In the C++14 standard, section [map.access] the text is:

T& operator[](const key_type& x);

1. Effects: If there is no key equivalent to x in the map, inserts value_type(x, T()) into the map.

So, as also stated by Joseph Garvin's answer, the result of the expression mapped_type() is what is inserted. This sort of initialization is called value-initialization.

The meaning of value-initialization is not quite as simple as offered in the other answers, for class types.

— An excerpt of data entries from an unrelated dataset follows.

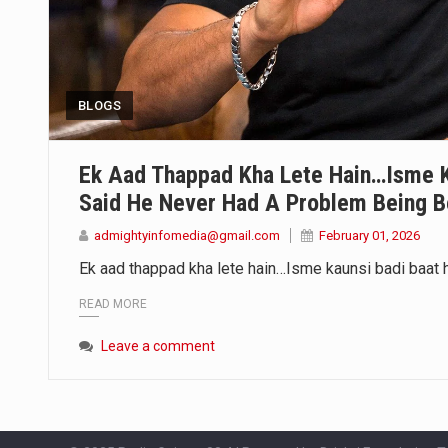
BLOGS
Ek Aad Thappad Kha Lete Hain…Isme K
Said He Never Had A Problem Being B
admightyinfomedia@gmail.com
February 01, 2026
Ek aad thappad kha lete hain…Isme kaunsi badi baat 
READ MORE
Leave a comment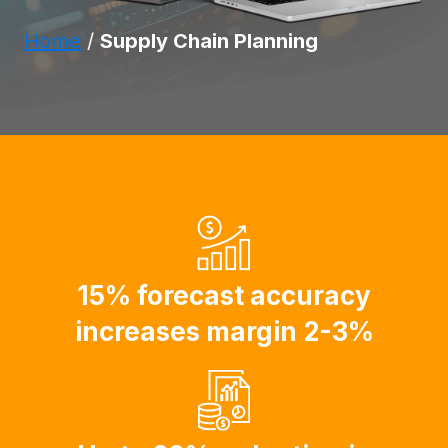
Home
/
Supply Chain Planning
15% forecast accuracy
increases margin 2-3%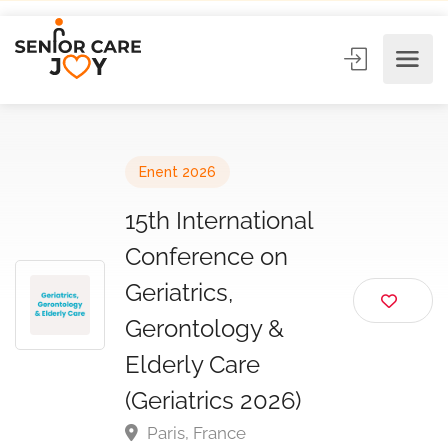
Enent 2026
15th International
Conference on
Geriatrics,
Gerontology &
Elderly Care
(Geriatrics 2026)
Paris, France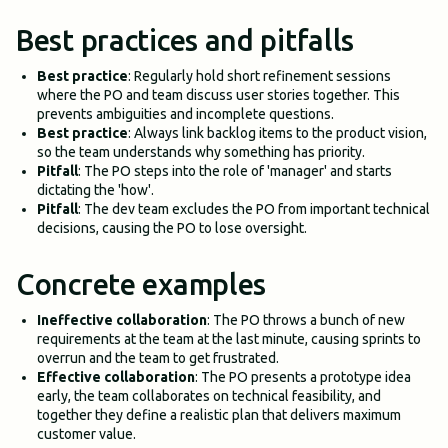
Best practices and pitfalls
Best practice
: Regularly hold short refinement sessions
where the PO and team discuss user stories together. This
prevents ambiguities and incomplete questions.
Best practice
: Always link backlog items to the product vision,
so the team understands why something has priority.
Pitfall
: The PO steps into the role of 'manager' and starts
dictating the 'how'.
Pitfall
: The dev team excludes the PO from important technical
decisions, causing the PO to lose oversight.
Concrete examples
Ineffective collaboration
: The PO throws a bunch of new
requirements at the team at the last minute, causing sprints to
overrun and the team to get frustrated.
Effective collaboration
: The PO presents a prototype idea
early, the team collaborates on technical feasibility, and
together they define a realistic plan that delivers maximum
customer value.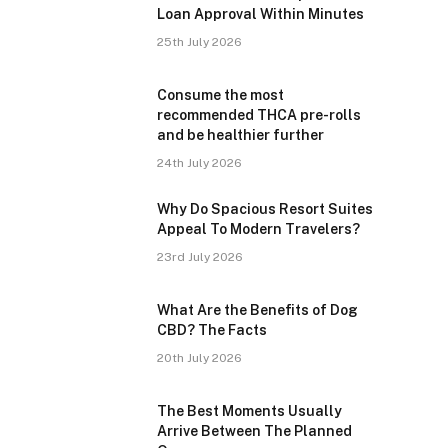
Loan Approval Within Minutes
25th July 2026
Consume the most
recommended THCA pre-rolls
and be healthier further
24th July 2026
Why Do Spacious Resort Suites
Appeal To Modern Travelers?
23rd July 2026
What Are the Benefits of Dog
CBD? The Facts
20th July 2026
The Best Moments Usually
Arrive Between The Planned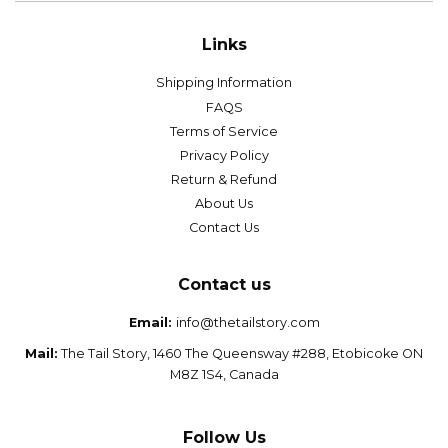
Links
Shipping Information
FAQS
Terms of Service
Privacy Policy
Return & Refund
About Us
Contact Us
Contact us
Email:
info@thetailstory.com
Mail:
The Tail Story, 1460 The Queensway #288, Etobicoke ON
M8Z 1S4, Canada
Follow Us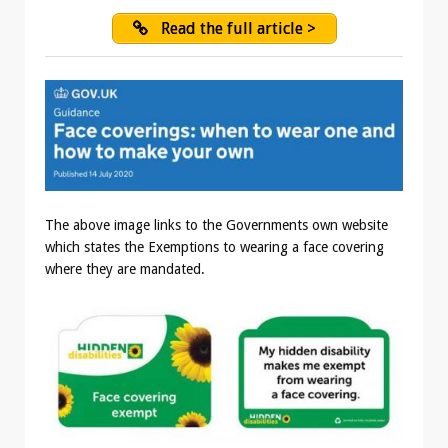
Read the full article >
The above image links to the Governments own website
which states the Exemptions to wearing a face covering
where they are mandated.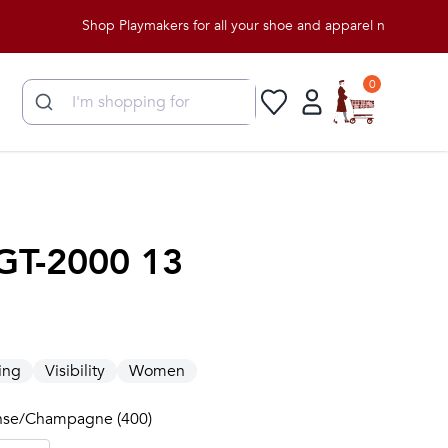
Shop Playmakers for all your shoe and apparel needs!
0
GT-2000 13
e
ing
Visibility
Women
anse/Champagne (400)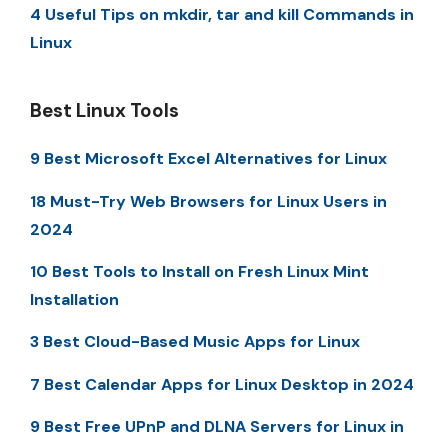
4 Useful Tips on mkdir, tar and kill Commands in
Linux
Best Linux Tools
9 Best Microsoft Excel Alternatives for Linux
18 Must-Try Web Browsers for Linux Users in
2024
10 Best Tools to Install on Fresh Linux Mint
Installation
3 Best Cloud-Based Music Apps for Linux
7 Best Calendar Apps for Linux Desktop in 2024
9 Best Free UPnP and DLNA Servers for Linux in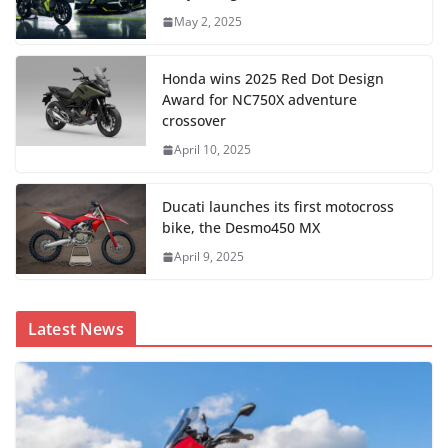
May 2, 2025
Honda wins 2025 Red Dot Design
Award for NC750X adventure
crossover
April 10, 2025
Ducati launches its first motocross
bike, the Desmo450 MX
April 9, 2025
Latest News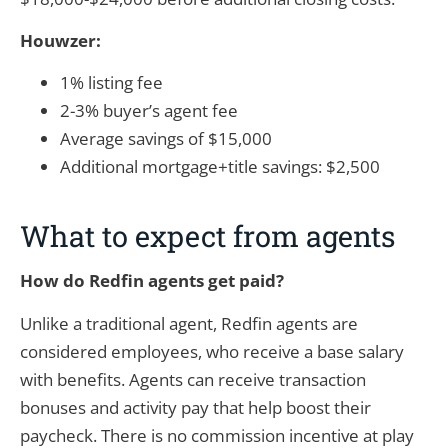
Houwzer:
1% listing fee
2-3% buyer’s agent fee
Average savings of $15,000
Additional mortgage+title savings: $2,500
What to expect from agents
How do Redfin agents get paid?
Unlike a traditional agent, Redfin agents are
considered employees, who receive a base salary
with benefits. Agents can receive transaction
bonuses and activity pay that help boost their
paycheck. There is no commission incentive at play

It depends on what sort of constructors the class type has, and whether the class is an aggregate, as explained by the cppreference link.

For int as in this question, value-initialization means the int is set to 0.

See https://www.sgi.com/tech/stl/stl_map.h

  _Tp& operator[](const key_type& __k) {
    iterator __i = lower_bound(__k);
    // __i->first is greater than or equivalent to __k.
    if (__i == end() || key_comp()(__k, (*__i).first))
      __i = insert(__i, value_type(__k, _Tp()));
    return (*__i).second;
  }

In your example, _Tp is int, and int() is 0

#include <iostream>
using namespace std;
int main() {
  int x = int();
  cout << x << endl;
  return 0;
}

In addition:

thanks to @MSalters who tells about code above is SGI instead of std::map, But I think it is some like...

std::map::operator[] inserts new value if it's not exist. If an insertion is performed, mapped value is initialized by default-constructor for class-types or zero-initialized otherwise.